The Latest Official Sequester Numbers

On Friday, the Office of Management and Budget (OMB) released its latest detailed report of how the cuts in sequestration will be allocated. The sequester was reduced by $24 billion under the fiscal cliff deal, so the cuts are slightly smaller as a percentage of full fiscal year spending than under OMB's previous report (with the exception of the Medicare cuts).

The percentages by which each category of spending would be cut differ slightly from the previous estimates of the sequester after the American Taxpayer Relief Act (ATRA) from the Center of Budget and Policy Priorities. We have updated those estimates of the sequester reductions below. Defense spending is facing a nearly 8 percent cut, Medicare spending is still facing a 2 percent cut, and non-defense spending is facing about a 5 percent cut. However, the report notes that because the cuts are squeezed into 7 months, the effective percentage reduction for defense programs is closer to 13 percent, and 12 percent for non-defense programs.

Reductions to FY 2013 Spending Under Sequestration
Spending Category Total Reduction Percent Reduction
Defense discretionary $42.6 billion 7.8%
Nondefense discretionary $25.8 billion 5.0%
Defense mandatory $0.1 billion 7.9%
Nondefense mandatory $5.5 billion 5.1%
Medicare $11.3 billion 2.0%

Source: OMB

The report also warns, in harmony with private forecasts, that the sequester could reduce economic growth in 2013 by 0.5 to 0.7 percent. CBO director Doug Elmendorf previously said that the cuts could reduce growth by about 0.6 percent.
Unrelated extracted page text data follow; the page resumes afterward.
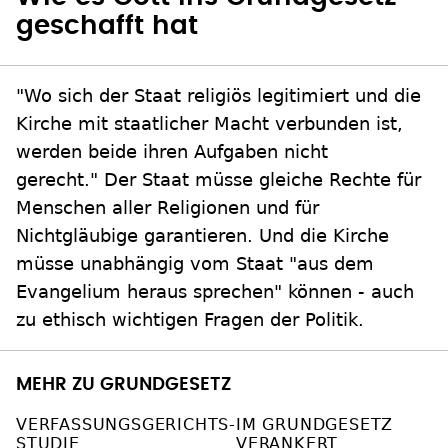
geschafft hat
"Wo sich der Staat religiös legitimiert und die
Kirche mit staatlicher Macht verbunden ist,
werden beide ihren Aufgaben nicht
gerecht." Der Staat müsse gleiche Rechte für
Menschen aller Religionen und für
Nichtgläubige garantieren. Und die Kirche
müsse unabhängig vom Staat "aus dem
Evangelium heraus sprechen" können - auch
zu ethisch wichtigen Fragen der Politik.
MEHR ZU GRUNDGESETZ
VERFASSUNGSGERICHTS-
IM GRUNDGESETZ
STUDIE
VERANKERT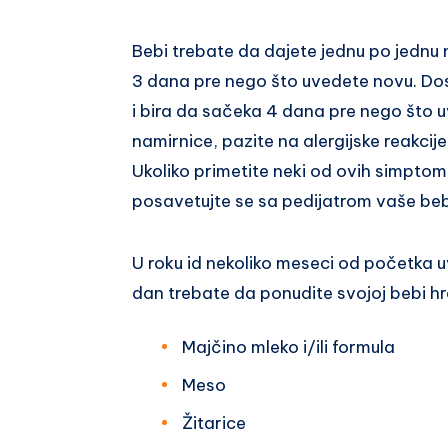
Bebi trebate da dajete jednu po jednu
3 dana pre nego što uvedete novu. Dost
i bira da sačeka 4 dana pre nego što 
namirnice, pazite na alergijske reakcij
Ukoliko primetite neki od ovih simptom
posavetujte se sa pedijatrom vaše be
U roku id nekoliko meseci od početka 
dan trebate da ponudite svojoj bebi hr
Majčino mleko i/ili formula
Meso
Žitarice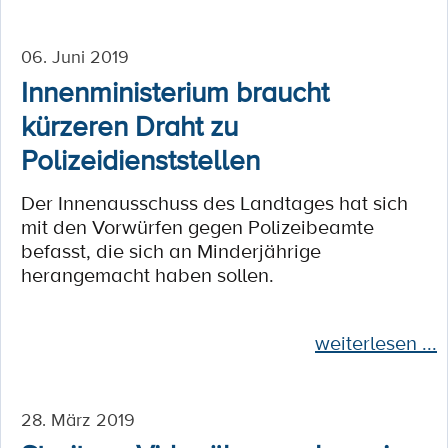
06. Juni 2019
Innenministerium braucht
kürzeren Draht zu
Polizeidienststellen
Der Innenausschuss des Landtages hat sich
mit den Vorwürfen gegen Polizeibeamte
befasst, die sich an Minderjährige
herangemacht haben sollen.
weiterlesen ...
28. März 2019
The chart below shows where the cuts would fall relative to their proportion of the budget.

[chart:8213]

Source: OMB, CRFB calculations

Debt on its current path is unsustainable, and deficit reduction needs to be a primary concern for lawmakers are they look to deal with the sequester. A well-designed deficit reduction plan may help grow the economy over the longer term. A report from the Congressional Budget Office estimated that a $2 trillion deficit reduction plan could increase output by nearly one percent by 2023.

Sequestration is a particularly dumb way reduce the deficit. It doesn't distinguish between wasteful and valuable spending, is not slowly phased-in to allow people to prepare and to minimize short-term economic harm, and doesn't address the main drivers of the increase in spending, demographics and health care cost growth. But we cannot send the message that we are unserious about dealing with our debt problem and kick the can further down the road. Hopefully, lawmakers use the sequester as an opportunity to find an agreement with the $2.4 trillion in deficit reduction we need to put debt on a clear downward path.